● FRAGMENTO PARA LEER:

::::

Además, Bermejo explica que la música es una herramienta vital también para padres y profesores a la hora de enseñanzar cualquier otra disciplina a los niños, puesto que se convierte en una vía lúdica y atractiva para coseguirlo.

“Esto hace que a la larga, los niños obtengan un aprendizaje significativo. Por ejemplo, es probable que muchas personas recuerden canciones educativas de su infancia en la que le enseñaron el abecedario, números, colores o animales”, expresa el especialista.

Los beneficios y el impacto que tiene la música en el desarrollo son variados, afirmaBermejo, entre los que menciona:

• A nivel biológico o fisiológico ayuda en el ritmo cerebral, circulación, respiración, digestión, metabolismo, tono muscular, sistema inmunológico o actividad neuronal.
• Estimula y desarrolla emociones y sentimientos que pueden mejorar su estado de ánimo y promover la autorreflexión y el autocontrol.
• En el plano cognitivo, la música aumenta la capacidad de atención y concentración.
• Puede aumentar su rendimiento en el trabajo y estimula la memoria, el análisis, la síntesis y el razonamiento y, por tanto, el aprendizaje.
• Facilita la creatividad, ya que se tiene una mayor precisión para percibir y abstraer estímulos visuales y auditivos.
• Si a la música se le acompaña de movimiento, la expresión corporal del niño se ve más estimulada y se potencia el control rítmico de su propio cuerpo.

::::

● QUÉ DEBES HACER:
Escribe la continuación del fragmento sobre los beneficios de la música en el desarrollo de los niños, empezando después de su última frase.

● DATOS PROPORCIONADOS:
::::

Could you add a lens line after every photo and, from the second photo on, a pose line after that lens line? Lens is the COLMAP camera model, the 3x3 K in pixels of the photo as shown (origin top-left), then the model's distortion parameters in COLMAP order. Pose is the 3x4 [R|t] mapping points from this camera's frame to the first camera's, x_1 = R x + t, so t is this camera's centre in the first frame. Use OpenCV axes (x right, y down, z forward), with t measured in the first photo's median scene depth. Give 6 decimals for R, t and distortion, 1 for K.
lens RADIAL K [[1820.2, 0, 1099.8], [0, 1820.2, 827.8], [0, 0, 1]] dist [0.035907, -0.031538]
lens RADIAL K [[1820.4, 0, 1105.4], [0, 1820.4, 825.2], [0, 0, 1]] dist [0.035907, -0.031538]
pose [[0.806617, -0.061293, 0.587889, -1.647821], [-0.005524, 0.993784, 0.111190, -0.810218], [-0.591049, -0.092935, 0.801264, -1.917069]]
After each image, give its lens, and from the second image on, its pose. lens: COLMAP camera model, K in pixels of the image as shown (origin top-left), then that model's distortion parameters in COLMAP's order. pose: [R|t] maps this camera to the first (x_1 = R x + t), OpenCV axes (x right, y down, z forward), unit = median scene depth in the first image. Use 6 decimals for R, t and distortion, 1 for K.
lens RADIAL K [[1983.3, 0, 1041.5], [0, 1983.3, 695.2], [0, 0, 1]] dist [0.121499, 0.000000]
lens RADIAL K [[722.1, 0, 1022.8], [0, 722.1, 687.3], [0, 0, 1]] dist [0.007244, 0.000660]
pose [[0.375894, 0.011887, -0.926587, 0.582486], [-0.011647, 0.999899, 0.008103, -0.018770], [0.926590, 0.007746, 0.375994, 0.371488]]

::::

● RESPUESTA:
• Ayuda en la introducción pre-verbal, ayudando a que los niños comiencen a hablar antes y aceleren el aprendizaje de idiomas.
• La música beneficia a los niños con la fonética y significados de las palabras, fortalece el aprendizaje y contribuye a mejorar su lenguaje. Contribuyendo a su discriminación verbal y al aumento de su vocabulario.

Asimismo, Bermejo señala que es importante ponerle música a los bebés desde que se encuentran en el período prenatal en la barriga de la madre.

“Gracias a la plasticidad cerebral más activa en tempranas edades (entre los 0-6 años) el aprendizaje de diferentes habilidades es más acelerado y significativo; y por supuesto, incluyendo la música, el lenguaje musical, el ritmo o la habilidad para tocar instrumentos”, comenta Bermejo.

Por esta misma razón, y por el factor lúdico y dinámico de la música, Bermejo asegura que las clases de música o la música como estrategia de enseñanza-aprendizaje se vuelve vital en la educación infantil.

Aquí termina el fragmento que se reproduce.